SOURCE DATA —
==============================
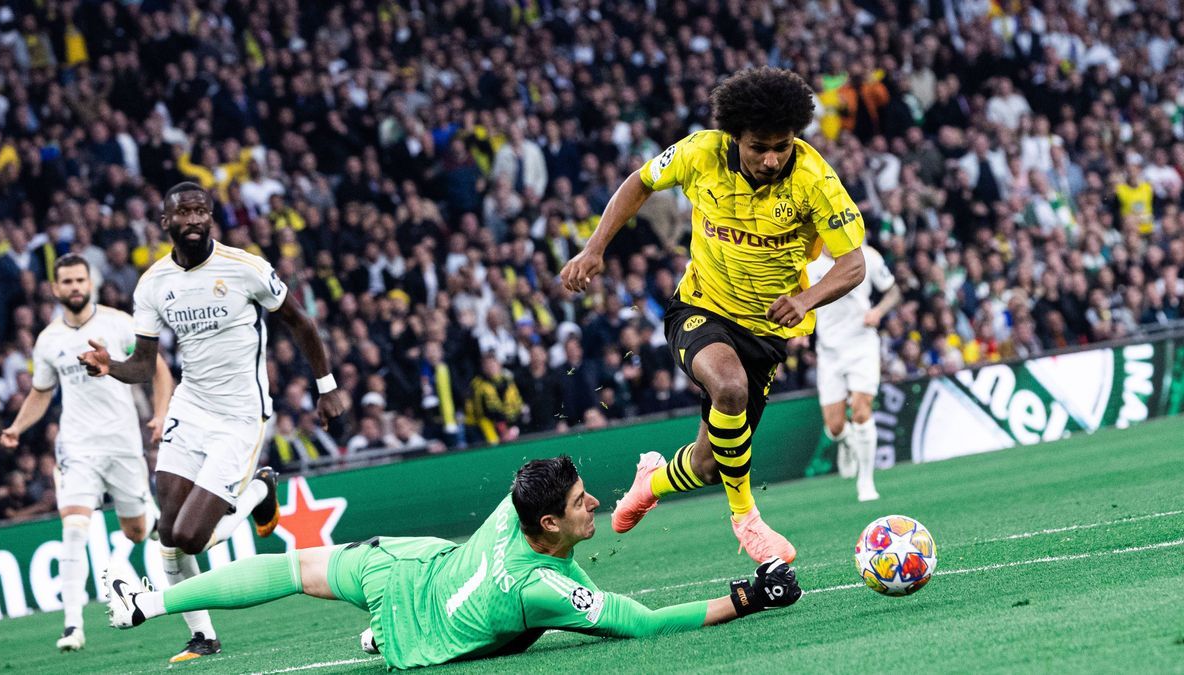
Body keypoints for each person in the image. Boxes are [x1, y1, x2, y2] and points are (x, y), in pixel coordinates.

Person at [560, 67, 866, 563]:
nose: (771, 159)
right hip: (699, 307)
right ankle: (747, 521)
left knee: (707, 463)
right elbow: (639, 182)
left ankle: (650, 482)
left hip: (766, 330)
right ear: (734, 137)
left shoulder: (815, 181)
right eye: (758, 147)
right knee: (728, 387)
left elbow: (853, 264)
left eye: (782, 146)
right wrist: (595, 248)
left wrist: (806, 301)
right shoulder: (700, 152)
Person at [105, 456, 802, 670]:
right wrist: (750, 596)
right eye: (584, 500)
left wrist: (641, 484)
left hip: (403, 570)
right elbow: (645, 624)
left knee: (292, 569)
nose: (595, 503)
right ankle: (382, 637)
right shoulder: (544, 588)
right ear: (551, 523)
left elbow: (534, 484)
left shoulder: (518, 505)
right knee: (518, 629)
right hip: (419, 635)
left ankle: (147, 603)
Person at [78, 182, 348, 663]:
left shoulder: (245, 267)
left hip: (240, 417)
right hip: (191, 408)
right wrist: (108, 366)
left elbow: (301, 322)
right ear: (166, 223)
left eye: (202, 210)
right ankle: (204, 637)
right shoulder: (154, 284)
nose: (196, 219)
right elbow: (143, 364)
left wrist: (326, 387)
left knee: (192, 537)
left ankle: (261, 490)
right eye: (184, 212)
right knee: (169, 534)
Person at [0, 254, 174, 652]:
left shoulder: (118, 323)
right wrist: (16, 428)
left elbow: (158, 369)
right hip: (77, 446)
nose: (75, 286)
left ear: (89, 282)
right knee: (74, 527)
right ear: (55, 288)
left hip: (123, 443)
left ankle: (153, 523)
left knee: (137, 529)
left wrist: (161, 412)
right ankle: (72, 626)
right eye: (67, 281)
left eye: (81, 279)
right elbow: (41, 394)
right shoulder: (48, 340)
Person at [806, 244, 901, 502]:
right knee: (835, 427)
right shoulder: (809, 263)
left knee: (861, 409)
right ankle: (846, 442)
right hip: (829, 352)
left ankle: (866, 481)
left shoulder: (867, 256)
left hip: (862, 344)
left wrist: (879, 311)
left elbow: (893, 291)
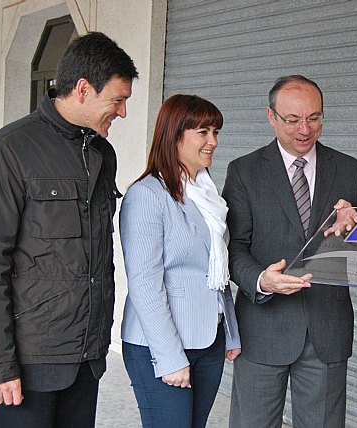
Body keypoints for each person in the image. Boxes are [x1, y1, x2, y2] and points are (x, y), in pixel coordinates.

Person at [0, 32, 137, 427]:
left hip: (86, 358)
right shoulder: (9, 149)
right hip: (30, 362)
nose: (123, 112)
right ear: (83, 89)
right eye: (117, 100)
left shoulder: (101, 152)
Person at [223, 75, 357, 428]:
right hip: (262, 328)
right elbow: (233, 248)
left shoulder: (349, 170)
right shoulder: (244, 171)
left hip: (326, 328)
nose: (304, 130)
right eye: (292, 120)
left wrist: (356, 228)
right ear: (271, 116)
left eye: (314, 118)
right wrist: (261, 280)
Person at [119, 94, 241, 428]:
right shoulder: (147, 195)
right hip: (160, 344)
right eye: (203, 132)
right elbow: (145, 284)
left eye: (215, 132)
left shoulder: (206, 194)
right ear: (174, 136)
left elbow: (214, 270)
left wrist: (229, 331)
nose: (213, 141)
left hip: (208, 338)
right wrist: (169, 356)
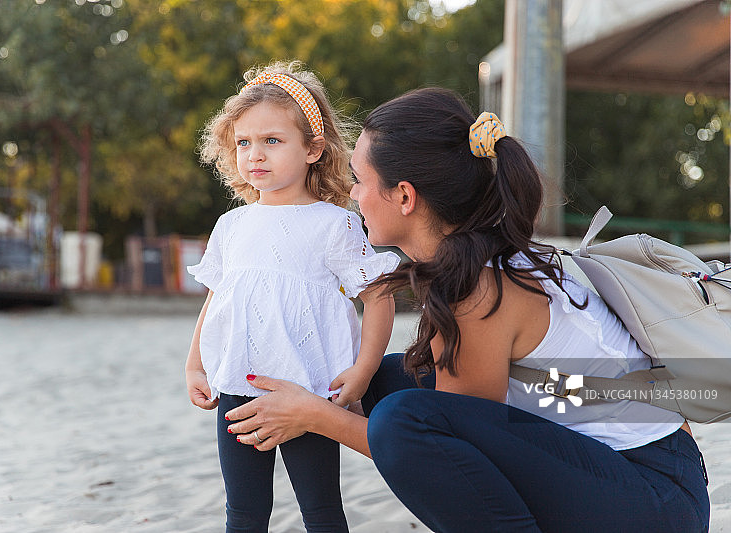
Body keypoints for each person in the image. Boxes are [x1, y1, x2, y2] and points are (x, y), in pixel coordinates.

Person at [224, 87, 711, 532]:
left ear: (405, 196)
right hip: (632, 469)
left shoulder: (480, 288)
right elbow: (466, 425)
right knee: (389, 381)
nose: (352, 194)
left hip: (655, 497)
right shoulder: (473, 260)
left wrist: (316, 416)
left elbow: (434, 442)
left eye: (360, 180)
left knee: (403, 420)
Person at [184, 60, 399, 533]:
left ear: (313, 148)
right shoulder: (231, 225)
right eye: (244, 142)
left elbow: (380, 297)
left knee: (321, 509)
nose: (255, 154)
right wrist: (195, 363)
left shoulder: (334, 222)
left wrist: (363, 371)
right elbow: (218, 297)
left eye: (272, 141)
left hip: (310, 389)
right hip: (238, 385)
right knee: (243, 510)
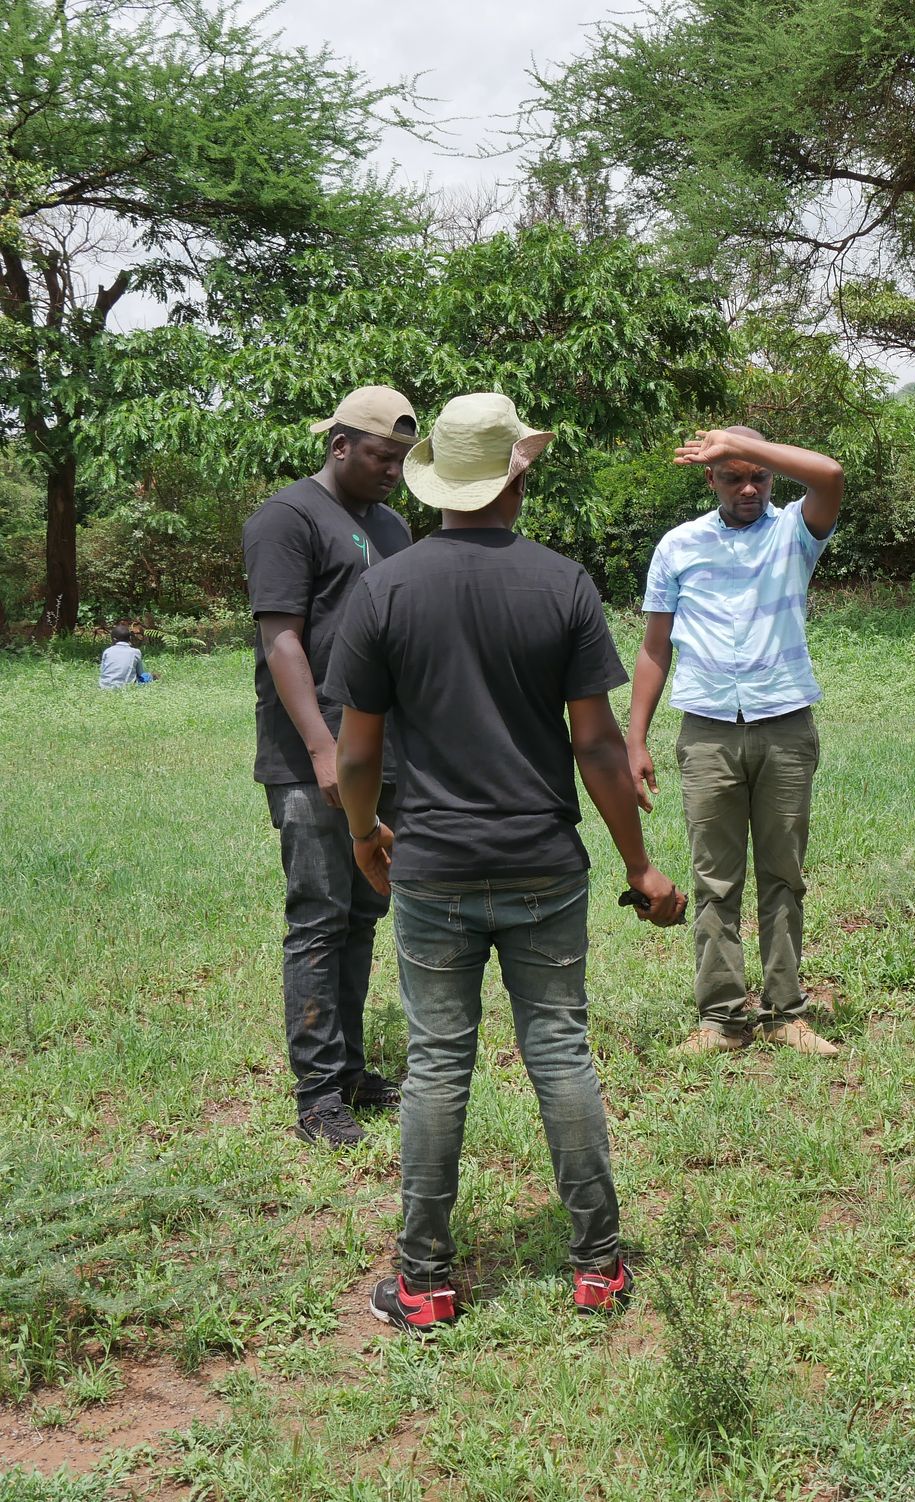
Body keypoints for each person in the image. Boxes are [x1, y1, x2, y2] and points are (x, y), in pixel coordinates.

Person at [326, 392, 688, 1334]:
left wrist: (367, 834)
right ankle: (598, 1269)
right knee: (559, 1051)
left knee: (439, 1066)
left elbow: (356, 755)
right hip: (543, 864)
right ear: (516, 475)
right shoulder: (562, 585)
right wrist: (641, 867)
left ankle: (425, 1285)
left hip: (435, 870)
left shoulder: (386, 589)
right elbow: (600, 748)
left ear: (435, 479)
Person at [627, 426, 845, 1057]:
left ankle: (785, 1013)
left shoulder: (792, 534)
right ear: (710, 481)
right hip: (707, 732)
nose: (749, 488)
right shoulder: (679, 546)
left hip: (784, 724)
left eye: (759, 477)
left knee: (784, 872)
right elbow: (654, 648)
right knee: (713, 878)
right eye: (732, 477)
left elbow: (828, 472)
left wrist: (740, 446)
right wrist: (635, 739)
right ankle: (720, 1018)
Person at [241, 385, 418, 1147]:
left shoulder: (393, 525)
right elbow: (281, 639)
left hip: (381, 751)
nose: (392, 471)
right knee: (318, 918)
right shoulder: (286, 518)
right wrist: (321, 748)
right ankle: (316, 1096)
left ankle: (348, 1070)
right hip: (313, 753)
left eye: (402, 460)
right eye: (382, 456)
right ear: (340, 445)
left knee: (364, 913)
==============================
ABOUT THIS EXERCISE —
Pictures are to be dropped, and every record is to be copied exactly.

REPLY TO THE EXERCISE —
Body keypoints for each person in the image. Boxes are [x1, y1, x2, y2] and points are (x, y), in pixel coordinates.

Person at [560, 67, 866, 563]:
nose: (771, 159)
right hip: (699, 307)
right ankle: (747, 521)
left knee: (707, 463)
right elbow: (639, 182)
left ankle: (650, 482)
left hip: (766, 330)
right ear: (734, 137)
left shoulder: (815, 181)
right eye: (758, 147)
right knee: (728, 387)
left elbow: (853, 264)
left eye: (782, 146)
right wrist: (595, 248)
left wrist: (806, 301)
right shoulder: (700, 152)
Person at [105, 456, 802, 670]:
right wrist: (750, 596)
right eye: (584, 500)
left wrist: (641, 484)
left hip: (403, 570)
right elbow: (645, 624)
left knee: (292, 569)
nose: (595, 503)
right ankle: (382, 637)
right shoulder: (544, 588)
right ear: (551, 523)
left elbow: (534, 484)
left shoulder: (518, 505)
right knee: (518, 629)
right hip: (419, 635)
left ankle: (147, 603)
Person at [78, 182, 348, 663]:
left shoulder: (245, 267)
left hip: (240, 417)
right hip: (191, 408)
right wrist: (108, 366)
left elbow: (301, 322)
right ear: (166, 223)
left eye: (202, 210)
right ankle: (204, 637)
right shoulder: (154, 284)
nose: (196, 219)
right elbow: (143, 364)
left wrist: (326, 387)
left knee: (192, 537)
left ankle: (261, 490)
right eye: (184, 212)
right knee: (169, 534)
Person at [0, 254, 174, 652]:
left shoulder: (118, 323)
right wrist: (16, 428)
left elbow: (158, 369)
right hip: (77, 446)
nose: (75, 286)
left ear: (89, 282)
right knee: (74, 527)
right ear: (55, 288)
left hip: (123, 443)
left ankle: (153, 523)
left knee: (137, 529)
left wrist: (161, 412)
right ankle: (72, 626)
right eye: (67, 281)
left eye: (81, 279)
right elbow: (41, 394)
right shoulder: (48, 340)
Person at [806, 244, 901, 502]:
right knee: (835, 427)
right shoulder: (809, 263)
left knee: (861, 409)
right ankle: (846, 442)
right hip: (829, 352)
left ankle: (866, 481)
left shoulder: (867, 256)
left hip: (862, 344)
left wrist: (879, 311)
left elbow: (893, 291)
Body keypoints for each person in the image. Boxes are [x1, y1, x2, y2] and points are (x, y), in pixel coordinates.

Person at [0, 32, 137, 427]:
left hip: (86, 358)
right shoulder: (9, 149)
right hip: (30, 362)
nose: (123, 112)
right ear: (83, 89)
right eye: (117, 100)
left shoulder: (101, 152)
Person at [223, 75, 357, 428]:
right hip: (262, 328)
right elbow: (233, 248)
left shoulder: (349, 170)
right shoulder: (244, 171)
left hip: (326, 328)
nose: (304, 130)
right eye: (292, 120)
left wrist: (356, 228)
right ear: (271, 116)
left eye: (314, 118)
right wrist: (261, 280)
Person at [119, 94, 241, 428]:
right shoulder: (147, 195)
right hip: (160, 344)
right eye: (203, 132)
right elbow: (145, 284)
left eye: (215, 132)
left shoulder: (206, 194)
right ear: (174, 136)
left elbow: (214, 270)
left wrist: (229, 331)
nose: (213, 141)
left hip: (208, 338)
right wrist: (169, 356)
Body keypoints for each person in the image. Boxes are [x1, y1, x2, y2] and points are (x, y), in pixel coordinates.

Person at [224, 87, 711, 532]:
left ear: (405, 196)
right hip: (632, 469)
left shoulder: (480, 288)
right elbow: (466, 425)
right knee: (389, 381)
nose: (352, 194)
left hip: (655, 497)
right shoulder: (473, 260)
left wrist: (316, 416)
left elbow: (434, 442)
left eye: (360, 180)
left knee: (403, 420)
Person at [184, 60, 399, 533]:
left ear: (313, 148)
right shoulder: (231, 225)
right eye: (244, 142)
left elbow: (380, 297)
left knee: (321, 509)
nose: (255, 154)
right wrist: (195, 363)
left shoulder: (334, 222)
left wrist: (363, 371)
right elbow: (218, 297)
left eye: (272, 141)
left hip: (310, 389)
right hip: (238, 385)
right knee: (243, 510)
Body keypoints for each person in the image. Boxes are [x1, y1, x2, y2] and points are (x, y), in pixel coordinates.

Person at [326, 392, 688, 1334]:
left wrist: (367, 834)
right ankle: (598, 1269)
right knee: (559, 1051)
left knee: (439, 1066)
left elbow: (356, 755)
right hip: (543, 864)
right ear: (516, 475)
right shoulder: (562, 585)
right wrist: (641, 867)
left ankle: (425, 1285)
left hip: (435, 870)
left shoulder: (386, 589)
right elbow: (600, 748)
left ear: (435, 479)
Person at [627, 426, 845, 1057]:
left ankle: (785, 1013)
left shoulder: (792, 534)
right ear: (710, 481)
right hip: (707, 732)
nose: (749, 488)
right shoulder: (679, 546)
left hip: (784, 724)
left eye: (759, 477)
left knee: (784, 872)
right elbow: (654, 648)
right knee: (713, 878)
right eye: (732, 477)
left elbow: (828, 472)
left wrist: (740, 446)
right wrist: (635, 739)
right ankle: (720, 1018)
Person at [241, 385, 418, 1147]:
left shoulder: (393, 525)
right elbow: (281, 639)
left hip: (381, 751)
nose: (392, 471)
right knee: (318, 918)
right shoulder: (286, 518)
right wrist: (321, 748)
right ankle: (316, 1096)
left ankle: (348, 1070)
right hip: (313, 753)
left eye: (402, 460)
right eye: (382, 456)
right ear: (340, 445)
left knee: (364, 913)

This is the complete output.